The Trail Blazers Have The West Right Where They Want Them

03.30.11 8 years ago 15 Comments
It’s the end of March. And though I send my humblest apologies to folks in Minnesota, Utah, Cleveland, Washington, Toronto, New Jersey, and Detroit – it’s just about time for us upper-crust NBA fans to leave your humble franchises behind and get ready for the big show. And while I absolutely empathize with any and all struggling franchises (I have watched the Knicks play for the last decade), I hereby render your 2011 season over. Enjoy your summer. We’ll see you in late June.

For the rest of us (booyah), it’s playoff time, and that means it’s time to get excited. The only lucid thing that LeBron has said in the last year or so was a few weeks back, when he reminded us all that the point of the regular season is to make the tournament. From there on out, anything can happen. At this point, I will neither confirm nor deny whether or not I have removed my old-school NYK Starter pull-over jacket from storage. I also have no comment on whether or not the size is a child’s medium.

With all this excitement (and despite the musty smell), I’ve decided to spend a little bit of time highlighting a few playoff-bound teams – more specifically ones that folks aren’t talking about – that are looking scarier and scarier to matchup with in a seven-game series. In our first installment, let’s go out to the left coast for a visit to what’s been described as the Beer Capital, the Skateboard Capital, and of course, the Roof Moss Capital of the World. That’s right, you guessed it: Rip City, home of the Portland Trail Blazers. The number one team in the Western Conference (aside from those Lakers), that right now, I just would not want to play.
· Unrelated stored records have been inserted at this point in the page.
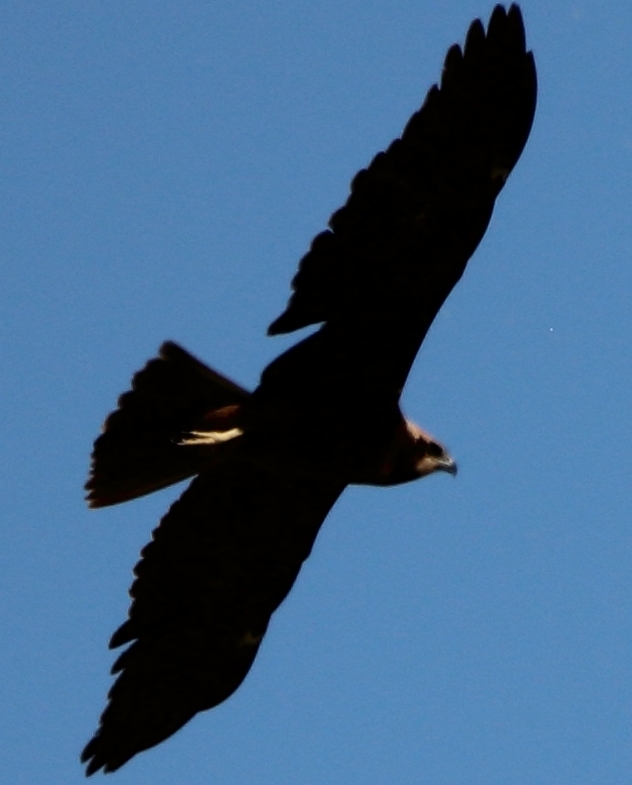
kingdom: Animalia
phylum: Chordata
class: Aves
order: Accipitriformes
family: Accipitridae
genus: Circus
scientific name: Circus aeruginosus
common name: Western marsh harrier
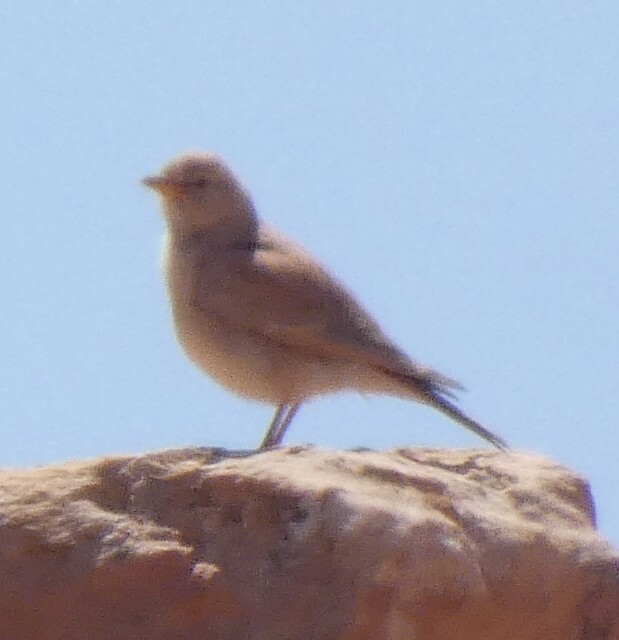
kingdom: Animalia
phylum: Chordata
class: Aves
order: Passeriformes
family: Alaudidae
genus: Ammomanes
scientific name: Ammomanes deserti
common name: Desert lark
Now I’m not sure if it’s because I caught three of their games this weekend, or if it’s because Gerald Wallace and Snoop Dogg just might be the same person, but I am officially placing myself on the Blazer bandwagon. I love the Wallace trade where they gave up nobody, and I love Brandon Roy off the bench. I love the new lower-your-sholder-and-act-like-an-animal-in-the-paint LaMarcus Aldridge. I just love them. And we haven’t even been dating for that long.